Com ou sem comprovação científica, Bloomberg foi em frente, apoiado pela opinião pública (embora ainda existam 23% de americanos que ousam acender seu cigarrinho, um número impressionante diante do vigor das campanhas antitabagistas e do opróbrio social imposto aos fumantes). Obrigados, de má vontade, a se adaptar, os bares e as boates de Nova York fazem ginástica para controlar a freguesia. Muitos contratam leões-de-chácara para apagar o cigarro dos rebeldes. A cantora Britney Spears já saiu indignada de mais de um estabelecimento em que lhe pediram que apagasse o cigarro. Num caso extremo, o segurança Dana Blake, 32 anos, 1,83 metro de altura e 145 quilos, foi morto a facadas por um cliente fumante na casa noturna Guernica. "Não creio que tenhamos perdido clientes, que chegam a 1.000 nas noites de sábado. Mas é muito chato pedir que saiam para dar uma tragada", diz T.J. Reynolds, gerente do Lemon, bar badalado de Manhattan. "A proibição incomoda. Mas, pelo menos, depois que a lei entrou em vigor mais pessoas estão fazendo refeições aqui no bar", comenta Diana Biederman, relações-públicas do 21 Club, legendário bar-restaurante que também vende charutos – este, o negócio mais afetado da casa. "Vendemos 75 charutos em abril, comparados a 328 em março", contabiliza Diana. No bar do hotel Hudson, onde acontece a happy hour mais comentada da cidade, a proibição de Bloomberg atrapalha, mas não chega a desanimar a bem-vestida multidão, que conta com um espaço a céu aberto (dotado, inclusive, de disputada cama de casal) bem em frente, no próprio saguão do hotel. Confortável, mas pequeno: o pátio tem lugar para oitenta pessoas, mas só em 25% da área pode haver gente fumando.

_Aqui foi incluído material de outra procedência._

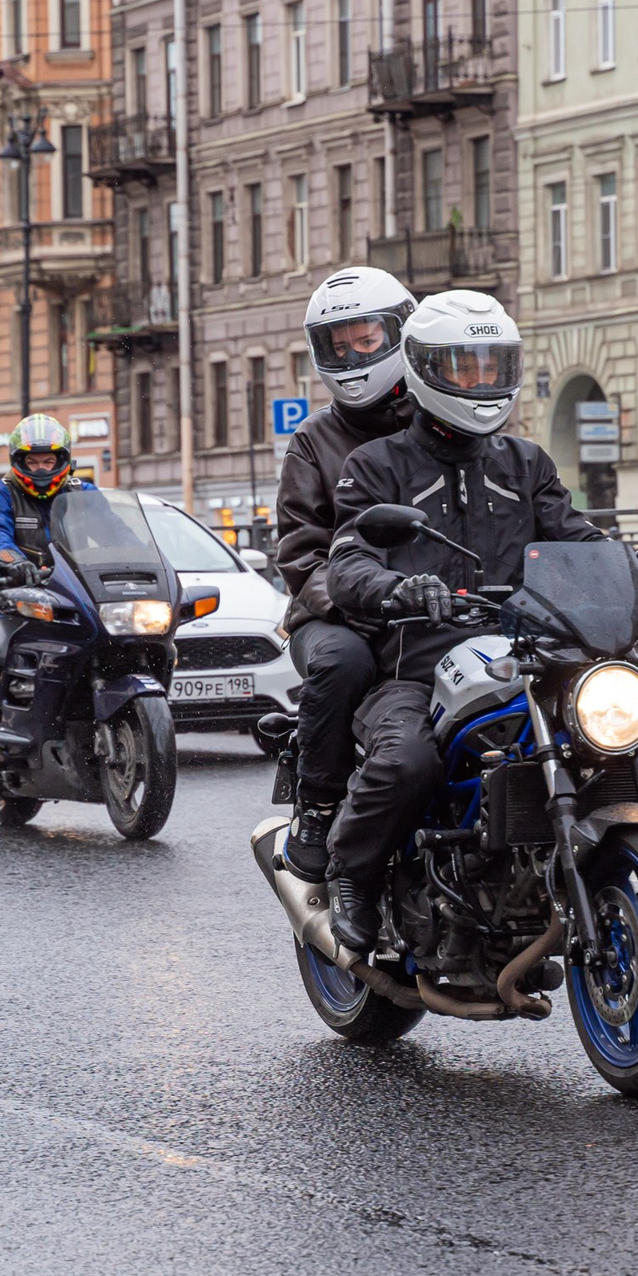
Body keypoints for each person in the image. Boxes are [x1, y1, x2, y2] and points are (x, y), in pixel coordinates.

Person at [320, 290, 638, 955]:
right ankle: (351, 873)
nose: (482, 382)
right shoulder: (375, 467)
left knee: (601, 735)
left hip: (528, 650)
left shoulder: (526, 465)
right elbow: (347, 561)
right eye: (465, 368)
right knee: (407, 760)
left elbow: (578, 539)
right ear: (424, 368)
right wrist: (397, 585)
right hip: (417, 662)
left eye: (493, 366)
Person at [270, 266, 418, 881]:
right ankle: (318, 801)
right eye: (339, 344)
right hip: (335, 611)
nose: (353, 354)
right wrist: (364, 597)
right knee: (345, 661)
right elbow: (301, 553)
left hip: (433, 603)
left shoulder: (444, 423)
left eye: (366, 339)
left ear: (402, 333)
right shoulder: (313, 441)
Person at [0, 413, 97, 745]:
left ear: (62, 459)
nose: (40, 469)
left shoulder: (83, 492)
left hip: (75, 595)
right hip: (16, 597)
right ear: (18, 461)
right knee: (1, 650)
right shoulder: (1, 493)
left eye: (48, 460)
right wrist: (14, 563)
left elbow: (115, 531)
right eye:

Pouquíssimos locais, no entanto, contam com opções do gênero. Na imensa maioria dos bares e casas noturnas, ninguém fuma mesmo, ainda que seja gente do nível de celebridade de nova-iorquinas honorárias como a modelo Gisele Bündchen – fã de caipirinha com cigarro – ou a atriz Nicole Kidman. A brigada antifumo, insatisfeita, agora reclama do barulho e das cinzas nas calçadas causados pelos fumantes que, em plena madrugada, saem dos bares para dar suas tragadas. Encostados na parede, os nova-iorquinos que já pagam 7,5 dólares (pouco mais de 20 reais) por um maço de cigarros estão tomando uma atitude radical: o caminho do vizinho Estado de Nova Jersey, onde o glamour é zero, mas o cigarro é barato e os bares, enfumaçados. Ainda.

Revista Veja - edição 1806 - 11 de junho de 2.003.